• TEXT TO READ:
-2

I have a bunch of lines in a file that look like this

word_word_word 0 word_word
word_word_word 1 wordwordword
word word word word 0 word word word word
word 2 word_word_word word word
word word_word 3 word

I want to cat the file and get an output that looks like this:

word_word_word 0
word_word_word 1
etc...

How to I cut/awk/or whatever the line and display everything from the first byte through the first single-digit number?

Thanks!

Jeff Schaller
  • 67,283
  • 35
  • 116
  • 255

3 Answers3

0

Using grep:

grep -oP '^.*?\s[0-9](\s|$)' file

The -o option tells grep to print only the match.

The pattern is looking for:

  • The beginning of the line ^
  • Followed by literally anything repeating (non-greedy) .*?
  • Followed by whitespace \s
  • Followed by a single digit between 0 and 9 [0-9]
  • Finally that single digit must be followed by whitespace or the end of the line (\s|$)
jesse_b
  • 37,005
  • You should mention that requires GNU grep for its experimental -P option. – Ed Morton Nov 08 '19 at 23:42
  • Shouldn't it be -oP instead of -oE so that the 'non-greedy' works ? –  Nov 09 '19 at 00:58
  • Per POSIX ? after * or any other repetition metachar is undefined behavior in an ERE so I wouldn't count on it even sort of working in any given grep. – Ed Morton Nov 09 '19 at 13:54
  • It's just choosing to ignore the ? and it'd do the same without the -E. Other greps could behave differently. I was just commenting on your statement that the non-greedy match sort of works with extended regex in grep - YMMV. – Ed Morton Nov 09 '19 at 14:07
0

For loop with awk:

awk '{
  for(i=1;i<=NF;i++){
    if($i ~ /[0-9]/){
      printf "%s\n",$i;
      break
    }
    printf "%s ",$i
  }
}' file

Will get what you want.

[Data entries]

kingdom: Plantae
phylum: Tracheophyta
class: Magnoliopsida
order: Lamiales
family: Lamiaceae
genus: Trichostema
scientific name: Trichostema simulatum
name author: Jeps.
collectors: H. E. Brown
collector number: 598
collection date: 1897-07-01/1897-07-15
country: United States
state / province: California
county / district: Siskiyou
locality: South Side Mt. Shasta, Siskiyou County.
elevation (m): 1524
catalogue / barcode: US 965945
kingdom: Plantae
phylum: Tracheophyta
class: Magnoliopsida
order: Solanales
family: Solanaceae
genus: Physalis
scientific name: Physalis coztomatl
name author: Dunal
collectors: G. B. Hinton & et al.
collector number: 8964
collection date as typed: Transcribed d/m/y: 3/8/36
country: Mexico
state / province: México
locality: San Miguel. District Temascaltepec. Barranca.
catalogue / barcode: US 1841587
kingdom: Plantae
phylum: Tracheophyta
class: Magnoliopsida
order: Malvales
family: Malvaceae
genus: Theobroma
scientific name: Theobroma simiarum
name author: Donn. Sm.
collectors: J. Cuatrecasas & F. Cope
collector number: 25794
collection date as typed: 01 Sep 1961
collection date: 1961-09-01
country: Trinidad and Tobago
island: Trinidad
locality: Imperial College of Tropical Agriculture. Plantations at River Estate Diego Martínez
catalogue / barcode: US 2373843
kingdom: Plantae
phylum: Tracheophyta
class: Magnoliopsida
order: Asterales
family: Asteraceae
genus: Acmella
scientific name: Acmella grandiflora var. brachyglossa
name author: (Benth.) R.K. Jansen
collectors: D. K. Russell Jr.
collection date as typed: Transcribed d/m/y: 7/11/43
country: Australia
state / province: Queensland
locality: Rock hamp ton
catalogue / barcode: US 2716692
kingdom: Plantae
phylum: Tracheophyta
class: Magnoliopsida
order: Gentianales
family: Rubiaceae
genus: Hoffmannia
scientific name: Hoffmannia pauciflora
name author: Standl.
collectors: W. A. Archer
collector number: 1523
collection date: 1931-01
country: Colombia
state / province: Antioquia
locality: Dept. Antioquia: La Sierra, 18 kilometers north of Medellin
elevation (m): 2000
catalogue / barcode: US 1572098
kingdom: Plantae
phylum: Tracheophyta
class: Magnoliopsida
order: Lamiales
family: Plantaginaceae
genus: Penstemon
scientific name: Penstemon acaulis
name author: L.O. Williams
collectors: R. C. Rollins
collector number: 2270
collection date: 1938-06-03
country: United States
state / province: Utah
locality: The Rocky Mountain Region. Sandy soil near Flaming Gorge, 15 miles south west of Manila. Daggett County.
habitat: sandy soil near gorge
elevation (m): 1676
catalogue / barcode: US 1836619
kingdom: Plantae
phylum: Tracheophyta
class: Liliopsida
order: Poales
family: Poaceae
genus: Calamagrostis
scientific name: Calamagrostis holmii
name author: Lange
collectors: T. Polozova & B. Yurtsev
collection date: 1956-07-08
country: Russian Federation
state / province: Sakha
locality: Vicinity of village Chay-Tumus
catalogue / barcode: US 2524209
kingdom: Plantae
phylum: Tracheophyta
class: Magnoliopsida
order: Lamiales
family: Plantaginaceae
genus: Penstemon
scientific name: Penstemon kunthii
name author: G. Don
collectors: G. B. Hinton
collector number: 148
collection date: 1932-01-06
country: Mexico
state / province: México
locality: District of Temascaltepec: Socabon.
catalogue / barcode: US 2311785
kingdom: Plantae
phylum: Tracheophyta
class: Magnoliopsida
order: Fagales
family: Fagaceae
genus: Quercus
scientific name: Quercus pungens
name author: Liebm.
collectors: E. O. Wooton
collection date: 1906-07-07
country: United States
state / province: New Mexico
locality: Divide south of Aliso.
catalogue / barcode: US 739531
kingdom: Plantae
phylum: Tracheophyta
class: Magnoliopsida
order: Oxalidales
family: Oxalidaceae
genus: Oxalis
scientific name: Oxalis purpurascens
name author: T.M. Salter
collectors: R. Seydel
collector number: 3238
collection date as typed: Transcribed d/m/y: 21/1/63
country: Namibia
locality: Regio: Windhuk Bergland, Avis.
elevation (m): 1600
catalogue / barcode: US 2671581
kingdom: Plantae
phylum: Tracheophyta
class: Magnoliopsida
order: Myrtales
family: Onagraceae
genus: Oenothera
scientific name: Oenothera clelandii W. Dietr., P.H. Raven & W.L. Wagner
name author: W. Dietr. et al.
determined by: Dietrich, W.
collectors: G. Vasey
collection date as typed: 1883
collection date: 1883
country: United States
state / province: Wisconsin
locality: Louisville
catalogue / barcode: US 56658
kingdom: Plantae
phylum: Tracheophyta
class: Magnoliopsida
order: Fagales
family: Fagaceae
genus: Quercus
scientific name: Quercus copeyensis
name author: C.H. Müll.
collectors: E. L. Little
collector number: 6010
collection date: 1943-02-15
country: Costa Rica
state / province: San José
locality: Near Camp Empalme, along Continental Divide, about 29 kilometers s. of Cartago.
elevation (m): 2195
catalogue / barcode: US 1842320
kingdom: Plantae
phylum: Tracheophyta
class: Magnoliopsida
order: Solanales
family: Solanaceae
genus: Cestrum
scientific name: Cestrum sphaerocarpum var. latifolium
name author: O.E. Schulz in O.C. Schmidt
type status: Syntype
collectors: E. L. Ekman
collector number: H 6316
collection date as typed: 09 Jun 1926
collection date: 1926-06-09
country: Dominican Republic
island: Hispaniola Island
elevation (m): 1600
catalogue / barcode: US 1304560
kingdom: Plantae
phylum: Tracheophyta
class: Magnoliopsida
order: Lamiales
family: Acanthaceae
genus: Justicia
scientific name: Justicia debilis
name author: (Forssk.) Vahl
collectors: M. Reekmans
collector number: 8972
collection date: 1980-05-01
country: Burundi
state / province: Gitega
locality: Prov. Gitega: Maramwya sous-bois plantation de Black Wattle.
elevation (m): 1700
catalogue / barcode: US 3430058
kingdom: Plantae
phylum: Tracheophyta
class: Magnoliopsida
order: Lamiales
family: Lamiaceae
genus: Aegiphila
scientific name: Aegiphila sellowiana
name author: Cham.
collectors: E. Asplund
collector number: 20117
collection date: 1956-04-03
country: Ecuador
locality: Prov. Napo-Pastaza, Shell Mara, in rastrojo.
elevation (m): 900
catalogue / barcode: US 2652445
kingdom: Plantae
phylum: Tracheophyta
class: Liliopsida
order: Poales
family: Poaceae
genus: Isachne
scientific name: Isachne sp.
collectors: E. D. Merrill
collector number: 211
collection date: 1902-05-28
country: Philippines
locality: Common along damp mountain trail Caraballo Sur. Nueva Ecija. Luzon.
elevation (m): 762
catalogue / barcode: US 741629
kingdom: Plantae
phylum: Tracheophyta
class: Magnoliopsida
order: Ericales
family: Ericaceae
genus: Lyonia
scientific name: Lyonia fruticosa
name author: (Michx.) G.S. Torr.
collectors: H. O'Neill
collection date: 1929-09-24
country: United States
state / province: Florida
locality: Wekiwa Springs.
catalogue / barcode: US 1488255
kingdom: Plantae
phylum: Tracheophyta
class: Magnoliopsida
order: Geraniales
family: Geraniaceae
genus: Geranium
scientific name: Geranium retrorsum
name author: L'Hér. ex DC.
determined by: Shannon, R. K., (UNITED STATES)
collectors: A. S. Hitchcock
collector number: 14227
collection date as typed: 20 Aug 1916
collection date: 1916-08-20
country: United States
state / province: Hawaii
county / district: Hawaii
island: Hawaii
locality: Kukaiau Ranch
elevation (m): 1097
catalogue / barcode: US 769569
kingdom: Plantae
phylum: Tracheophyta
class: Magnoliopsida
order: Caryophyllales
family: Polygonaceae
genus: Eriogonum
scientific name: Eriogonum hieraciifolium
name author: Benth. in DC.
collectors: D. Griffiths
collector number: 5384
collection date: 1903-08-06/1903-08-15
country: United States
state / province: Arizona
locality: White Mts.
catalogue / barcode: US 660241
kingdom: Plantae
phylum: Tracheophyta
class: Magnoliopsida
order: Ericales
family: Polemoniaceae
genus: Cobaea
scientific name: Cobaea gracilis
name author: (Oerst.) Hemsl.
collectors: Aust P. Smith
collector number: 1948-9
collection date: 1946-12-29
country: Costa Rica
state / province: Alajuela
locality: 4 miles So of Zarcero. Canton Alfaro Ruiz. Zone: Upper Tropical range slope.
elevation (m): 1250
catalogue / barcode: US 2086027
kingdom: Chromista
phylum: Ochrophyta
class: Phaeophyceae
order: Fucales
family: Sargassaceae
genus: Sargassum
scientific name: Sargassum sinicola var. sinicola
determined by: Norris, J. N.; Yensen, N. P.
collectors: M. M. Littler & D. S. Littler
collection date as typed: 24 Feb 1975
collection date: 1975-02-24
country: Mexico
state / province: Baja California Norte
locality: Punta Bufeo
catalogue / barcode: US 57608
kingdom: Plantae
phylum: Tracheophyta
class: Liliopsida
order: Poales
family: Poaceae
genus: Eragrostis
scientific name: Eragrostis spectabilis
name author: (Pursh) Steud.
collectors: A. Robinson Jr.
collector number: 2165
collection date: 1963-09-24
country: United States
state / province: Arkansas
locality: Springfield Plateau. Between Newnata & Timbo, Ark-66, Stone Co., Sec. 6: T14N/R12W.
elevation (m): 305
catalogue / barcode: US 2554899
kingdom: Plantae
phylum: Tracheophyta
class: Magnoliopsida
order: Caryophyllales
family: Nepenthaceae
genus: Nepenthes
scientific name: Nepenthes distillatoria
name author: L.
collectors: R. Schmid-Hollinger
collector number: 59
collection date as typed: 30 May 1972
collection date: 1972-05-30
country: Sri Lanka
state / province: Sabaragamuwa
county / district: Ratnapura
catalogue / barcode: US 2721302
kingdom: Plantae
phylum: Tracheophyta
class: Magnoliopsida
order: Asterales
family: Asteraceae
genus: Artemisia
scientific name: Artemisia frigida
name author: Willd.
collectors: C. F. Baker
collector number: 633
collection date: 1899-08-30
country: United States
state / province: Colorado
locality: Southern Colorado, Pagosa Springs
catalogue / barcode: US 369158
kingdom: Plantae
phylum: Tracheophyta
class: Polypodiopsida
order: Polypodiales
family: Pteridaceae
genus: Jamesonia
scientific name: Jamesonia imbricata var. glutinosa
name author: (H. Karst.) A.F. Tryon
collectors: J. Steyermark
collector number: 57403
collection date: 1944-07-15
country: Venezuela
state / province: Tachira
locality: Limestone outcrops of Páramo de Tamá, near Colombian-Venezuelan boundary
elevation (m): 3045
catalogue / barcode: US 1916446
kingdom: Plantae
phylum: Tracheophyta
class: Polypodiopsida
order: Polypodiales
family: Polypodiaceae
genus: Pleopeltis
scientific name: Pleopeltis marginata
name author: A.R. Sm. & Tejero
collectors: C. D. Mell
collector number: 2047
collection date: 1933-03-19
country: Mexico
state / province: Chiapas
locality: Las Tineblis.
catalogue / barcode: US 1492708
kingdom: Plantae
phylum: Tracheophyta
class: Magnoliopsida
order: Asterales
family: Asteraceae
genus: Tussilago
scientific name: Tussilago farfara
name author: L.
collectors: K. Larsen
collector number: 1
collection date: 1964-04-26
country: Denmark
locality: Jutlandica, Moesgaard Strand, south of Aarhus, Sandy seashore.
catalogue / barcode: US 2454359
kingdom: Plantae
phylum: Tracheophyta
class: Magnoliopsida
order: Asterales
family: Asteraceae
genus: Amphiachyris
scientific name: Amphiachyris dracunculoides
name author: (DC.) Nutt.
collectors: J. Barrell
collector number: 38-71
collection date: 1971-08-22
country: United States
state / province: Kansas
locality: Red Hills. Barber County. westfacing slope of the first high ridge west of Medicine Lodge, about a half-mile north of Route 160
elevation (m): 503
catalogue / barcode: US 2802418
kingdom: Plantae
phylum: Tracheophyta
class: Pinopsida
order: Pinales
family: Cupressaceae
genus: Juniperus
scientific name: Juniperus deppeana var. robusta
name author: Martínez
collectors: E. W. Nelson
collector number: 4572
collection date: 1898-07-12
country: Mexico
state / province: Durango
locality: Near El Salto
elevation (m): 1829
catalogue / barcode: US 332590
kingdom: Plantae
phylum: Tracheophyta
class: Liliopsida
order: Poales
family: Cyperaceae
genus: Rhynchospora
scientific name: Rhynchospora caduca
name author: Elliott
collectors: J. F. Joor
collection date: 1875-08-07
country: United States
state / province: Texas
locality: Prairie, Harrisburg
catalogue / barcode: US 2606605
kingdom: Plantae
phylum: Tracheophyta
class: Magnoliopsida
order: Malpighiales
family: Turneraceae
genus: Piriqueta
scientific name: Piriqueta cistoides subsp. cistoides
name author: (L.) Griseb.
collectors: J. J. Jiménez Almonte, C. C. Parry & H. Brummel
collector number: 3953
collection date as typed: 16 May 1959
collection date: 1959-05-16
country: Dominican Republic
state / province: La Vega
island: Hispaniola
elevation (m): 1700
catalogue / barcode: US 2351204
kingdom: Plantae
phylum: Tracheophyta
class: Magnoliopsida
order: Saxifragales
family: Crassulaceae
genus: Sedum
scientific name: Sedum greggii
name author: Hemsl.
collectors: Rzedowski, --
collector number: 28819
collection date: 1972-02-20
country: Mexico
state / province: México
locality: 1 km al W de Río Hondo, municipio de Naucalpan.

• EXERCISE SET:
**1)** Rewrite the forum thread's paragraph beginning "Per POSIX" in fewer words, keeping its main facts.
**2)** From the forum thread, copy out word for word the part that opens with the words "The -o option" and closes with "repeating (non-greedy) .*?".

• ANSWERS TO EACH TASK:
**1)** Under POSIX, a ? placed after * or any other repetition metacharacter in an ERE is undefined behavior, so don't rely on it working at all in any grep.

**2)**
The -o option tells grep to print only the match.

The pattern is looking for:

  • The beginning of the line ^
  • Followed by literally anything repeating (non-greedy) .*?